Directive
Without the images, print every line of the material below exactly as given.

:::::

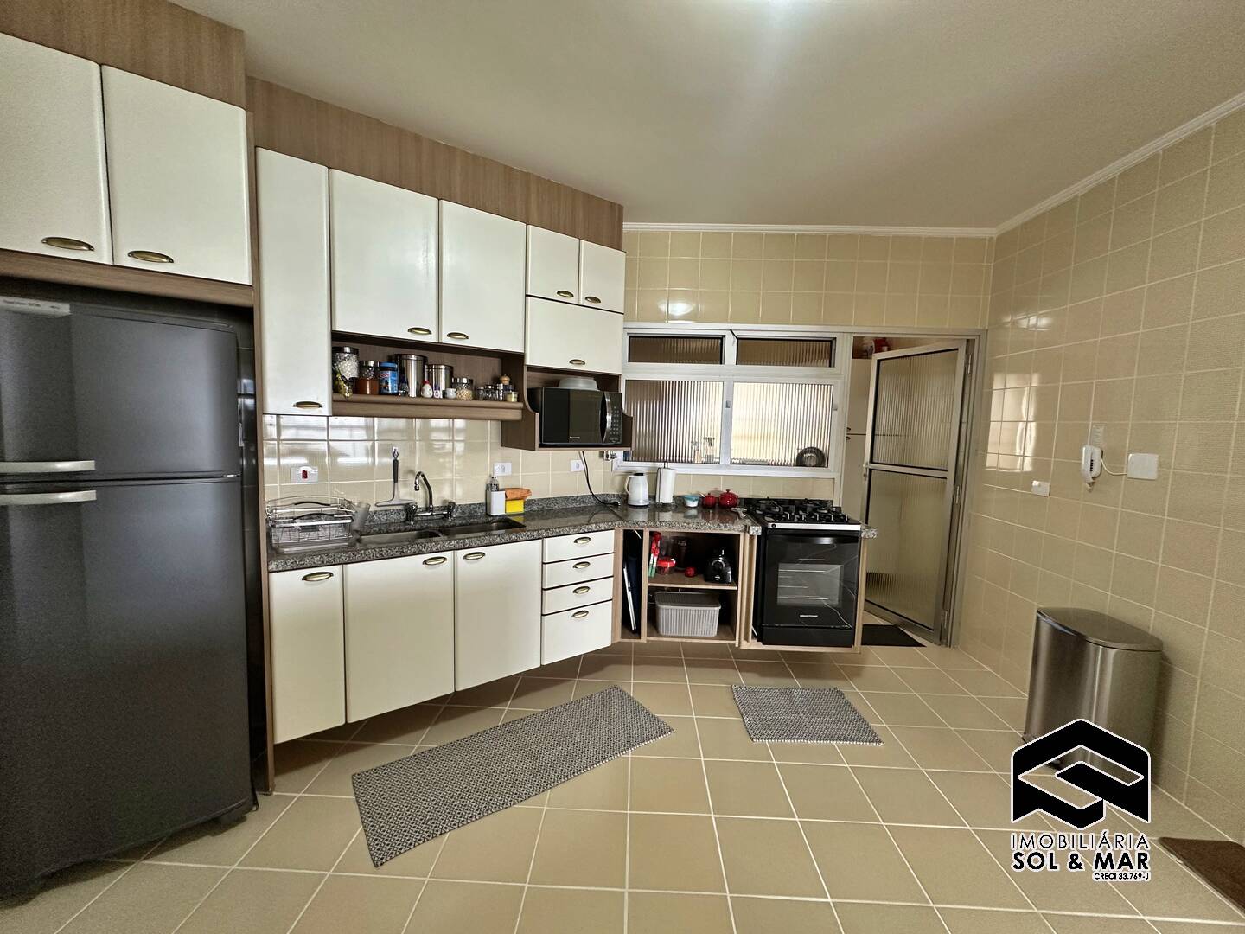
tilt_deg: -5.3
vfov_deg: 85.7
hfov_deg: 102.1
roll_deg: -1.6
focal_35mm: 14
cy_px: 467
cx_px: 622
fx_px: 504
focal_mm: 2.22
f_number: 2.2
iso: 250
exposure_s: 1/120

:::::

Written response
tilt_deg: -5.3
vfov_deg: 85.7
hfov_deg: 102.1
roll_deg: -1.6
focal_35mm: 14
cy_px: 467
cx_px: 622
fx_px: 504
focal_mm: 2.22
f_number: 2.2
iso: 250
exposure_s: 1/120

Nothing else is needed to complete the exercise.